Originally Posted by olivant
Originally Posted by Turnbull
Would Solozzo have gone ahead with his plan to whack Vito if Sonny hadn't shot off his mouth at the drugs meeting and shown his greed for the deal?


I suggest a corollary question TB: Since it was Barzini all along, what would Barzini do if Vito had made the deal?


I think that it would have gone this way:

Scenario A: Vito agrees to Sollozzo's idea

First, there's no hit because Vito agreed, presumably with regulations like they stated later at the Don's meeting (i.e. not by schools, kept to the black neighborhoods, etc). Barzini consolidates his power, because Barzini also has major connections just not as many lawyers/judges/politicians like Vito does. I think the end result here is that there is peace for longer (potentially much longer) but eventually Barzini can't control his ambition and something happens down the road. Now both the Barzini family and the Corleone family have gotten fat from the drug trade, so a war would likely be more brutal and more open. However, the Corleone Family at this point would have gambling, the unions AND the drugs. So I think they end up ahead as they were already the strongest family, and the money from narcotics helps them grow stronger. Michael almost certainly does not end up as the Don but probably moves away and has his whitebread family with Kay as a mathematics professor.

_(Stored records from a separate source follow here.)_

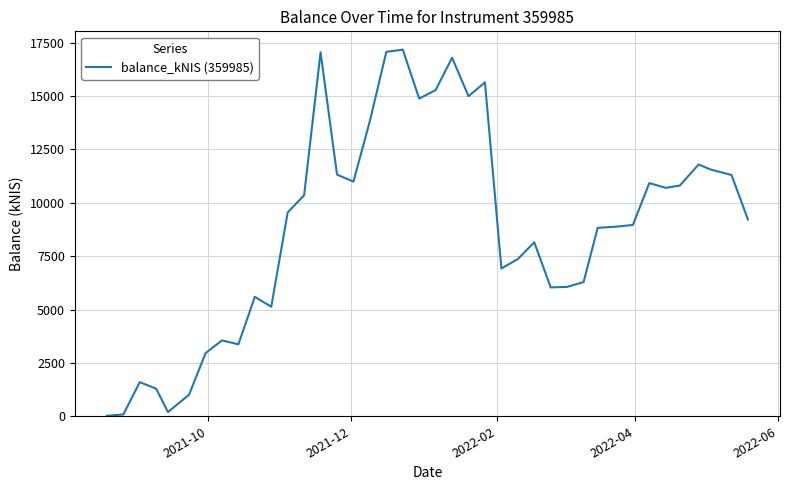

Is this an area chart (filled region under the line)?

No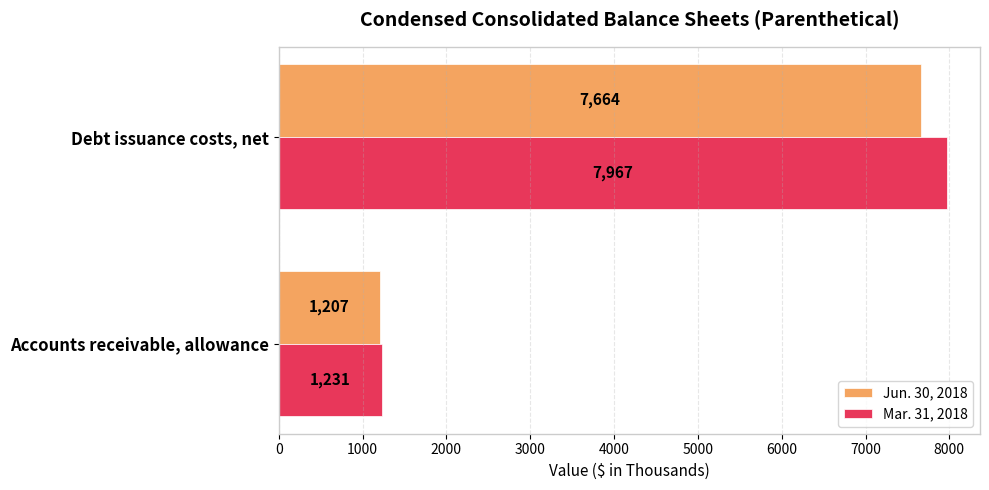

What is the total value across all series at Accounts receivable, allowance?

2438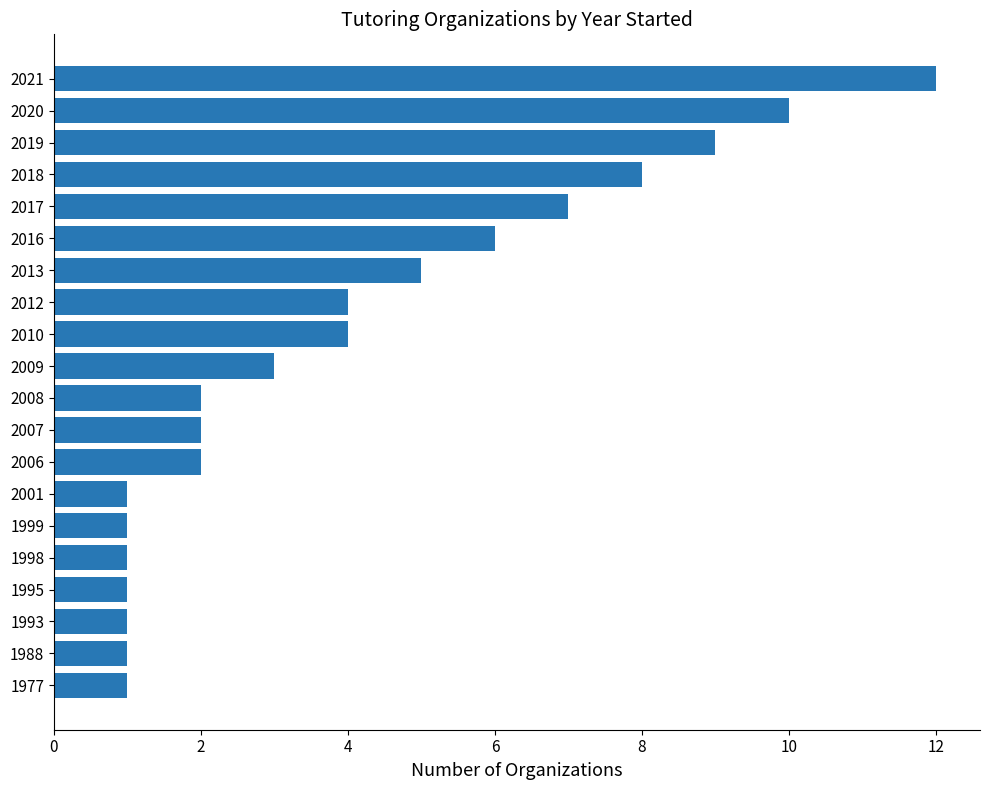

At which label is the value closest to 6?

2016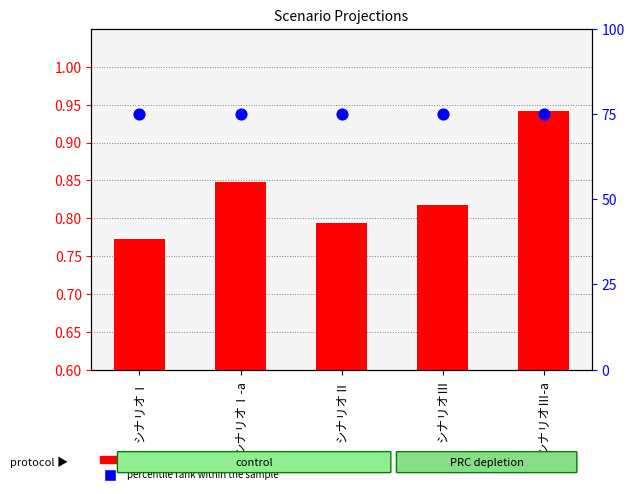

Which series contains the highest Y value?

percentile rank within the sample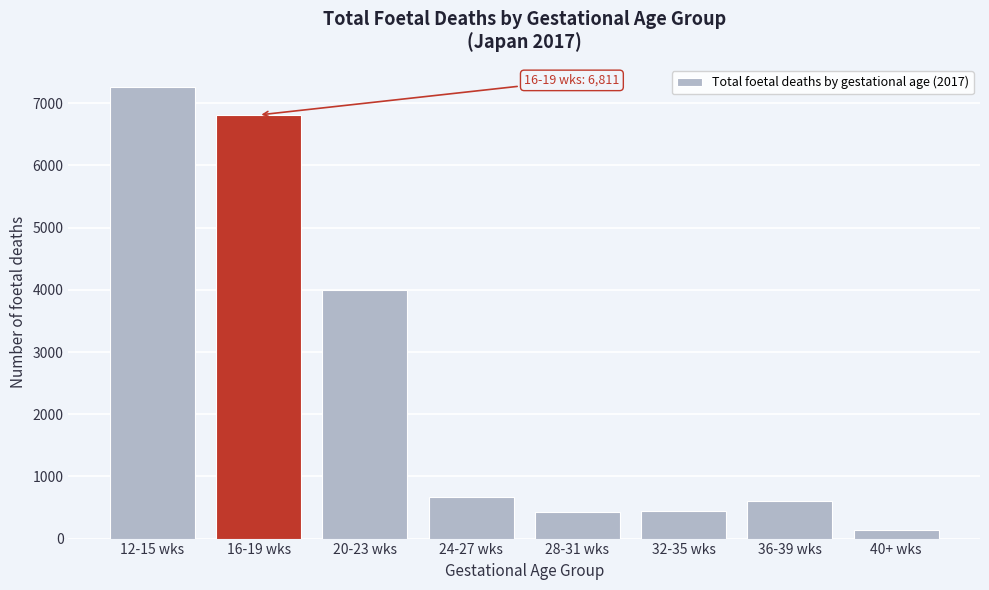

Is it true that the value at 16-19 wks is 6811?

True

Scenario B: Vito refuses Sollozzo, Sonny doesn't open his mouth

This becomes interesting, because we don't know for sure what Sollozzo would have done in this case. He finds no ch*nk in the Don's armor, no hot-headed eldest son who would inherit the family if the old man dies. We know for a fact Sollozzo cannot take no for an answer, because he is a man of respect and Don Corleone's "no" means Sollozzo cannot operate his business (technically he could, but it would be at an extremely great risk without the lawyers/judges/political connections of Don Corleone), and he is not the kind of man who will let another man dictate his life. In this scenario I think Sollozzo goes to Barzini (I am not sure if at this point in time Sollozzo was talking to Barzini, or just Tattaglia; we know it was "Barzini all along" who set the seeds for the hit, but we don't know his exact involvement), who also presumably has some politicial/legal connections, and does business in a lesser scale than he originally planned, but there is no hit as it's too risky.

I think the end result here is exactly what Tom says when he suggests Vito agree: Well, I say yes. There is more money potential in narcotics than anything else we're looking at now. If we don't get into it, somebody else will, maybe one of the Five Families, maybe all of them. And with the money they earn they'll be able to buy more police and political power. Then they come after us. Right now we have the unions and we have the gambling and those are the best things to have. But narcotics is a thing of the future. If we don't get a piece of that action we risk everything we have. Not now, but ten years from now.

Barzini and maybe Tattaglia, even Cuneo and Stracci get into the trade, and "ten years from now" I think Barzini makes his power play. All hypothetical at this point, but I think in this scenario the Corleones are on the losing end. Things happen (maybe Sonny still gets whacked), the Corleones sue for peace, and Barzini becomes the most powerful family. Michael probably does not end up as the Don, but could depending on circumstances. I think in this case though he does not, and the Corleones become a minor family.

Last edited by waynethegame; 02/23/18 08:58 AM.

Wayne

"Finance is a gun. Politics is knowing when to pull the trigger."